An employee at outsourcing giant Serco leaked the email addresses of as many as three hundred COVID-19 contact tracers who were hired by the government to help stop the next wave of COVID-19 infections.
Earlier this month, Serco began recruiting and training approximately 15,000 people to enable them to serve as COVID-19 contact tracers with the aim of preventing the spread of the infection and to stop the next wave from appearing in the UK.
The contact tracing programme began this Monday and is expected to play a major role in stopping the spread of the virus even as schools and workplaces start opening in due course. The contact tracing programme will run parallel to the government's testing campaign to diagnose as many COVID-19 positive people as possible and to trace the people they came in contact with.
Merely three days after the programme took off, an employee at Serco leaked the email addresses of as many as three hundred contact tracers by including their addresses in the 'cc' field of an email instead of in the 'bcc' field.
The email was sent by a staff member to inform new trainees not to contact the company's help desk for information on training for the COVID-19 contact tracing programme.
"An email was sent to new recruits who had given us their permission to use their personal email addresses. In error, email addresses were visible to other recipients. We have apologised and reviewed our processes to make sure that this does not happen again," the company said in a statement given to the Today programme.
The fact that a simple error can result in a data breach of such a magnitude has been observed on many occasions in the past as well. In April last year, the Home Office found itself at the wrong end of a similar incident when a staff exposed the email addresses of hundreds of Windrush migrants in an email that was sent out to provide information about a compensation scheme to migrants.

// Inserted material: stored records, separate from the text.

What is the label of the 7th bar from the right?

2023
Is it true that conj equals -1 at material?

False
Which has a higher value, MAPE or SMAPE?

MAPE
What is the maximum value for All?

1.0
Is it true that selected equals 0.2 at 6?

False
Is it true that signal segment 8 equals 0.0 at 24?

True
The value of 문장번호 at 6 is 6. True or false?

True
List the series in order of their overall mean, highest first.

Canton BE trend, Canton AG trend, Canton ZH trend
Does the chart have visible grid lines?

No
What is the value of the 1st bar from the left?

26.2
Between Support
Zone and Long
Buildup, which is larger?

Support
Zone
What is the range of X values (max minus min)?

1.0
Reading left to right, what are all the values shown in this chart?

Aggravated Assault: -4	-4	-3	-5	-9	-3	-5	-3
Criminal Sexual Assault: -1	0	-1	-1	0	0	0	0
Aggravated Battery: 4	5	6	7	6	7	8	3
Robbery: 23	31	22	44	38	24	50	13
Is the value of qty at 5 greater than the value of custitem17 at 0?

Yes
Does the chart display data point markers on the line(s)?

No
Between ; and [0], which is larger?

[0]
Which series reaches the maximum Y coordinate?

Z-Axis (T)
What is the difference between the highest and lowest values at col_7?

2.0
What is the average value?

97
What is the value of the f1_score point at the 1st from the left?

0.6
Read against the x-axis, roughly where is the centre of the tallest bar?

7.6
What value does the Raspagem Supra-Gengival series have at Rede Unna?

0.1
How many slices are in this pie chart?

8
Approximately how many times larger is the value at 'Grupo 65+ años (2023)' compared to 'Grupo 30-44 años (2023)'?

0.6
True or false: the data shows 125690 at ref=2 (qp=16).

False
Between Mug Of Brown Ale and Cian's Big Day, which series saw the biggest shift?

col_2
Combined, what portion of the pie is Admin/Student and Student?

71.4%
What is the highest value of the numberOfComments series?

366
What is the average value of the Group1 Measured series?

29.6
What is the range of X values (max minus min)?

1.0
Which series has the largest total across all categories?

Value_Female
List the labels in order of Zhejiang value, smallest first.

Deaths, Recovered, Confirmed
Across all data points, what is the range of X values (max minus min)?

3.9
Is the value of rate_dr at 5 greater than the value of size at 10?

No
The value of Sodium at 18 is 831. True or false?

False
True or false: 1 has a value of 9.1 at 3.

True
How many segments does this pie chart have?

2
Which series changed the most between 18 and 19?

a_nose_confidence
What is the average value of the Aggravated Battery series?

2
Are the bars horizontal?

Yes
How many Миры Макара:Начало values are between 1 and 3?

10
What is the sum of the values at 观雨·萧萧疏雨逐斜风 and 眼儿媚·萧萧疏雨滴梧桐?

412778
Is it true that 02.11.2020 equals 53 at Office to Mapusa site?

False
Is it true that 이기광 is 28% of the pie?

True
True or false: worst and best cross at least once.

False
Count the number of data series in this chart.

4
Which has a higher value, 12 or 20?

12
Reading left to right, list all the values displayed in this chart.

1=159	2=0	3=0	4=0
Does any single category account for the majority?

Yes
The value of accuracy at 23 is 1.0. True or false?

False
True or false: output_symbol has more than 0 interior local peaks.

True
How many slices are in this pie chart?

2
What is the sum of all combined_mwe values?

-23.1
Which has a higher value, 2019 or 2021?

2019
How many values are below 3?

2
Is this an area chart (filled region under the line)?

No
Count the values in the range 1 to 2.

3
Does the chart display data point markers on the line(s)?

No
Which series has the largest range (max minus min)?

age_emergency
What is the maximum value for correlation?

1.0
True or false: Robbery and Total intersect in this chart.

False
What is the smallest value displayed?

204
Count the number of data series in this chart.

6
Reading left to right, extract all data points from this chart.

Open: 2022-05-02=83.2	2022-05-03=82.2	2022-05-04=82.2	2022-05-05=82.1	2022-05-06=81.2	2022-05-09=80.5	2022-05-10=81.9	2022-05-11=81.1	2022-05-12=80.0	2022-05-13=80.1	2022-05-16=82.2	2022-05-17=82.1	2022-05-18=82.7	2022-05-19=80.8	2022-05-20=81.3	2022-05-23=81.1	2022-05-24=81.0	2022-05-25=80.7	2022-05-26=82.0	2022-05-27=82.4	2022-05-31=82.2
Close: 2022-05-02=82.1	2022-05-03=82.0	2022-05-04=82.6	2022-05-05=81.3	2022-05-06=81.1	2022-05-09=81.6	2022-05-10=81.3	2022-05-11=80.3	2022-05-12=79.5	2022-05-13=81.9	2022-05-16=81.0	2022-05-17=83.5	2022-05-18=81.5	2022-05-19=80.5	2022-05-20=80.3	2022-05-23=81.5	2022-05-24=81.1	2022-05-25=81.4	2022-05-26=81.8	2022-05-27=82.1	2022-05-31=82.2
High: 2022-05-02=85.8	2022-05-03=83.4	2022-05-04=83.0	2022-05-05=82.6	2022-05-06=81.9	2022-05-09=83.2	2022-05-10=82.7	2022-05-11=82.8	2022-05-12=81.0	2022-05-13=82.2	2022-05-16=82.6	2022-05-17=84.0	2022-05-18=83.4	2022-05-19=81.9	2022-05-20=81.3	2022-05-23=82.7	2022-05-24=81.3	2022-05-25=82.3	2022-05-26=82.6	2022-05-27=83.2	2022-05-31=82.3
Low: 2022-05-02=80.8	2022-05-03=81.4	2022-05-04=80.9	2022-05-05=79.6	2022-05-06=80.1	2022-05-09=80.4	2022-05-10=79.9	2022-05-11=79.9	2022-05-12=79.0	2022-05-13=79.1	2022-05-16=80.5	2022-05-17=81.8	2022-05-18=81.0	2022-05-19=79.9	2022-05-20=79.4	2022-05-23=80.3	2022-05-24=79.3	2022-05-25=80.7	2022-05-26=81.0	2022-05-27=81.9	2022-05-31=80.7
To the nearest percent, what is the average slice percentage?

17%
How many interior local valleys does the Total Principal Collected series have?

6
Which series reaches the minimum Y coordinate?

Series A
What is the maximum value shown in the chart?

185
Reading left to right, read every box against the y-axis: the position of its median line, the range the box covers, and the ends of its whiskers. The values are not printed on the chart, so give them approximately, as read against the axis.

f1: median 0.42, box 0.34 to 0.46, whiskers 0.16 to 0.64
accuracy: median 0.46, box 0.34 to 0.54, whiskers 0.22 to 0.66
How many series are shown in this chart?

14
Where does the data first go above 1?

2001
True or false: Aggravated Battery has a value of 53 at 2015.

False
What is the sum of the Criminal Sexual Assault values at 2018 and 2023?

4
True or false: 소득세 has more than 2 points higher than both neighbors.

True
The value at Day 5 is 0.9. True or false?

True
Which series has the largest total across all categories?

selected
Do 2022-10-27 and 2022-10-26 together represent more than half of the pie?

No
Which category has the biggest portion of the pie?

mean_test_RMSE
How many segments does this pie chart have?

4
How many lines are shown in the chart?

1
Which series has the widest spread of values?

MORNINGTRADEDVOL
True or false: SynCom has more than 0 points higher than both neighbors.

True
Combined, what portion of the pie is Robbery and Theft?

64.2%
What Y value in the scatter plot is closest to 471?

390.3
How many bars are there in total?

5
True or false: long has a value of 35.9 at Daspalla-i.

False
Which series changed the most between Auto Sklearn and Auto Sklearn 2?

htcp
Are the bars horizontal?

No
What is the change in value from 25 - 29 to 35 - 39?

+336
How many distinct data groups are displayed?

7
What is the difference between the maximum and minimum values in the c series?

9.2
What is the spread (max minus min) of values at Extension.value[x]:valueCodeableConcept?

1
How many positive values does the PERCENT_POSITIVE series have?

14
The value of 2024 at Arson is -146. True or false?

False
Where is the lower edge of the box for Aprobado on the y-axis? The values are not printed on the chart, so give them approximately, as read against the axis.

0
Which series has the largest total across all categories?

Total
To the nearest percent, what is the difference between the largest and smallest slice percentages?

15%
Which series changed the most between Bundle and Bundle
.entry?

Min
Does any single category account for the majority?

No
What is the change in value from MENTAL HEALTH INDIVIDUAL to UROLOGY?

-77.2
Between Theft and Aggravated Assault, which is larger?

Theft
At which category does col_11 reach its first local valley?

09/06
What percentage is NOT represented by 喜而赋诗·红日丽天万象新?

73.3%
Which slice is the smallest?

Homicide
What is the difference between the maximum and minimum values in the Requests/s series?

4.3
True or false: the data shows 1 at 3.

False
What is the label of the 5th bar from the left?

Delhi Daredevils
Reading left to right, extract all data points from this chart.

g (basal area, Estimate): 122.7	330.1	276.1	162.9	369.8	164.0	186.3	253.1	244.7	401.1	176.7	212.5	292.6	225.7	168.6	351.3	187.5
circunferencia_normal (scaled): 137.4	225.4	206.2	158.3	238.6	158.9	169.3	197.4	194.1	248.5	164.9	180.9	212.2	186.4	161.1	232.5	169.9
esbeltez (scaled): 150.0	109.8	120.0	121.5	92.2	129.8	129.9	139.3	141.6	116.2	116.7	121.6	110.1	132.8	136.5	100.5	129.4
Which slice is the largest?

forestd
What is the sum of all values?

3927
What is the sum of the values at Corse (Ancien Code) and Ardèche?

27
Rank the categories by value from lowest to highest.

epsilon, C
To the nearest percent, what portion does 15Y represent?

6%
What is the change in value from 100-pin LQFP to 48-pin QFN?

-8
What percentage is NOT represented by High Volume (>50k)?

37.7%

The compensation was meant to be provided to individuals who have suffered the loss of employment, lost access to housing, education or NHS healthcare or suffered emotional distress or deterioration in mental and physical health. The scheme is open to anyone from any nationality who has the right to live or work in the UK and arrived in the UK before 31 December 1988.
"Unfortunately despite rigorous technical and process controls, examples of human error such as this can mean the difference between a normal day and a data protection disaster. What we’re seeing from a lot of organisations is a situation where technical solutions and process management are in place to a certain degree, but the equally important employee awareness aspect is still yet to be adequately addressed," said Adenike Cosgrove, cybersecurity strategist for EMEA at Proofpoint.
"Businesses must make end-users aware of what type of data is protected under the GDPR. In addition, organisations must work to change user data-handling behaviour, they must offer action-oriented scenarios that challenge users to think about how the regulation affects their day-to-day business activities.
"GDPR mandates that users handling personal data must be trained on how to handle it appropriately to protect the privacy and confidentiality of that information. Companies rolling out cyber security awareness and training programs should ensure that employees are trained not just on potential technical threats, but are also educated on how to handle sensitive information, particularly Personally Identifiable Information (PII). By leveraging technical controls and making data privacy a business priority, organisations can reduce the likelihood of data exposure," Cosgrove added.